*YOUR OBJECTIVE*. Only the lines from the start of the data through the line containing "Vložte svůj e-mail" should be written out, exactly as they are, with both ends included and the pictures left out.

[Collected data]
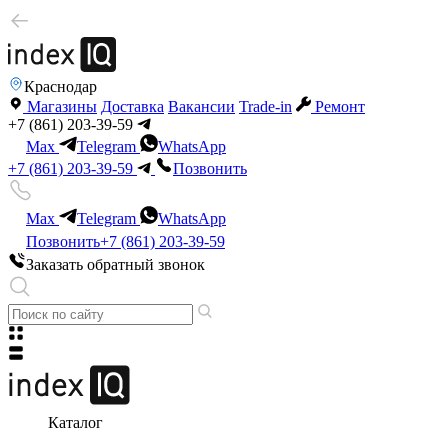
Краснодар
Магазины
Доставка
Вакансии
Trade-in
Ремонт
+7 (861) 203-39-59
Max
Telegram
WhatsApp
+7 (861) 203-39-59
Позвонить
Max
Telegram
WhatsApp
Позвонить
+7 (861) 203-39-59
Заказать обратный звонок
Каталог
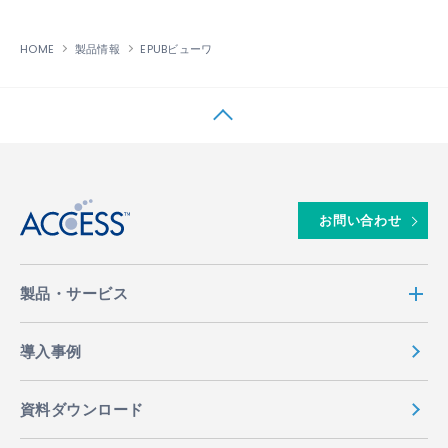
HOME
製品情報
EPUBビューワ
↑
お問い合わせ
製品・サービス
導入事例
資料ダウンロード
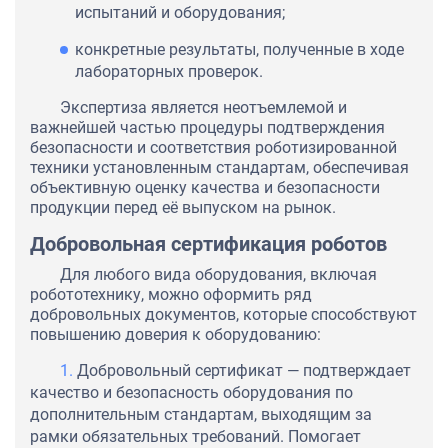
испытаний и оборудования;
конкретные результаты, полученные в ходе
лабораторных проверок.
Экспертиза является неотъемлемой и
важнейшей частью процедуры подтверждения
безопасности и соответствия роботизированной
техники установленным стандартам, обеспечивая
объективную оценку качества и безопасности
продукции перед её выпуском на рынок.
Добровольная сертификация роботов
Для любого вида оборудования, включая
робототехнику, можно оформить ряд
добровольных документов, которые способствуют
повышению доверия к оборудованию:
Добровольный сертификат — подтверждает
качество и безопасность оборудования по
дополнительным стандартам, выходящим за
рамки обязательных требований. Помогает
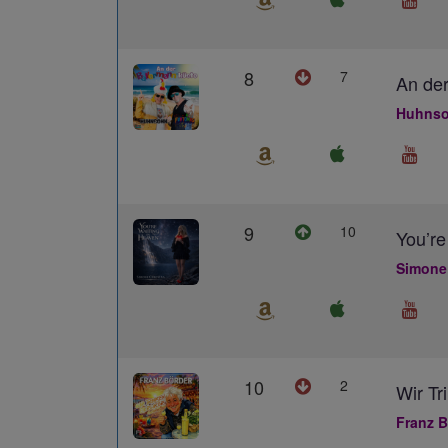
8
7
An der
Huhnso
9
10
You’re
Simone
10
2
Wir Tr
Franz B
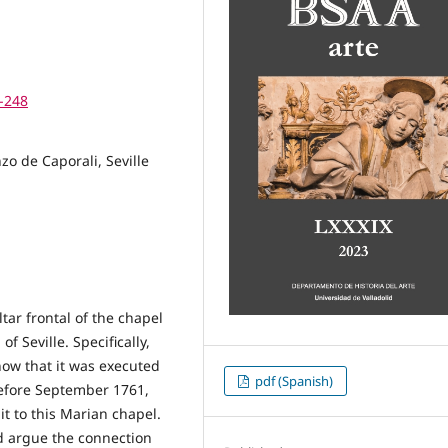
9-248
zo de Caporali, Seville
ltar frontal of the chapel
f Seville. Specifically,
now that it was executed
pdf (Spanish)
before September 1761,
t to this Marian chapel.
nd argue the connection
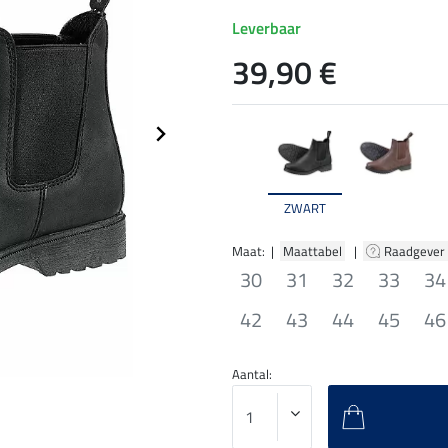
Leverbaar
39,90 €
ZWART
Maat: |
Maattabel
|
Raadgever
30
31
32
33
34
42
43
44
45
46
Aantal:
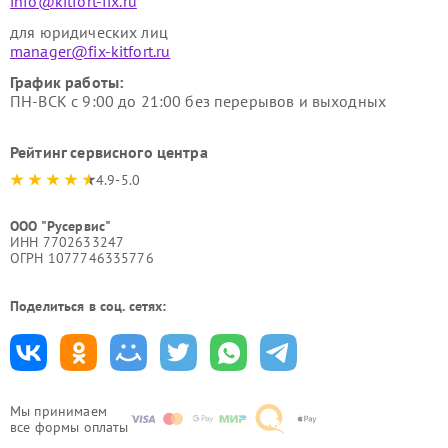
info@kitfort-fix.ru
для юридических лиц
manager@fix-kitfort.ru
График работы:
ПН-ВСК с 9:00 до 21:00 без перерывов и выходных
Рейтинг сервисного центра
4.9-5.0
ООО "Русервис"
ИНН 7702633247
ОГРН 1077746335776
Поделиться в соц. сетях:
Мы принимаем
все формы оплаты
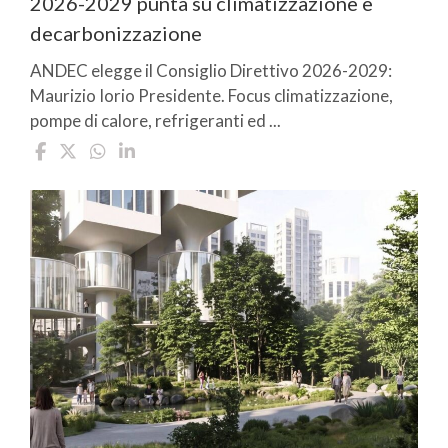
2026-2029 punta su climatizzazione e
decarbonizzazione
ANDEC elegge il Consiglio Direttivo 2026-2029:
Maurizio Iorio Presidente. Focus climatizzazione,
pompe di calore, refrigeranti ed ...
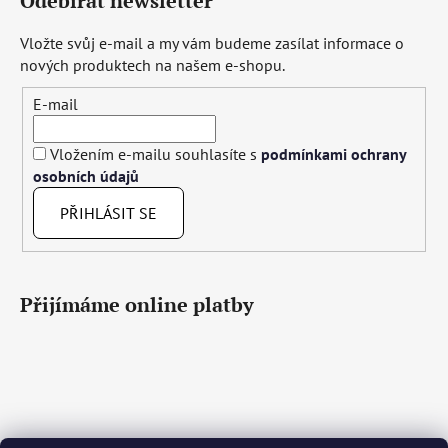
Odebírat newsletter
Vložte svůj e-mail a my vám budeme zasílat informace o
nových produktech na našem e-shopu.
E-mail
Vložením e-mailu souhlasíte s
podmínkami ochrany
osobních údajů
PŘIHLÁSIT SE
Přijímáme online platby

*ANSWER TO THE PROBLEM*.
Краснодар
Магазины
Доставка
Вакансии
Trade-in
Ремонт
+7 (861) 203-39-59
Max
Telegram
WhatsApp
+7 (861) 203-39-59
Позвонить
Max
Telegram
WhatsApp
Позвонить
+7 (861) 203-39-59
Заказать обратный звонок
Каталог
HOME
製品情報
EPUBビューワ
↑
お問い合わせ
製品・サービス
導入事例
資料ダウンロード
испытаний и оборудования;
конкретные результаты, полученные в ходе
лабораторных проверок.
Экспертиза является неотъемлемой и
важнейшей частью процедуры подтверждения
безопасности и соответствия роботизированной
техники установленным стандартам, обеспечивая
объективную оценку качества и безопасности
продукции перед её выпуском на рынок.
Добровольная сертификация роботов
Для любого вида оборудования, включая
робототехнику, можно оформить ряд
добровольных документов, которые способствуют
повышению доверия к оборудованию:
Добровольный сертификат — подтверждает
качество и безопасность оборудования по
дополнительным стандартам, выходящим за
рамки обязательных требований. Помогает
8
7
An der
Huhnso
9
10
You’re
Simone
10
2
Wir Tr
Franz B
9-248
zo de Caporali, Seville
ltar frontal of the chapel
f Seville. Specifically,
now that it was executed
pdf (Spanish)
before September 1761,
t to this Marian chapel.
nd argue the connection
Leverbaar
39,90 €
ZWART
Maat: |
Maattabel
|
Raadgever
30
31
32
33
34
42
43
44
45
46
Aantal:
info@kitfort-fix.ru
для юридических лиц
manager@fix-kitfort.ru
График работы:
ПН-ВСК с 9:00 до 21:00 без перерывов и выходных
Рейтинг сервисного центра
4.9-5.0
ООО "Русервис"
ИНН 7702633247
ОГРН 1077746335776
Поделиться в соц. сетях:
Мы принимаем
все формы оплаты
2026-2029 punta su climatizzazione e
decarbonizzazione
ANDEC elegge il Consiglio Direttivo 2026-2029:
Maurizio Iorio Presidente. Focus climatizzazione,
pompe di calore, refrigeranti ed ...
Odebírat newsletter
Vložte svůj e-mail a my vám budeme zasílat informace o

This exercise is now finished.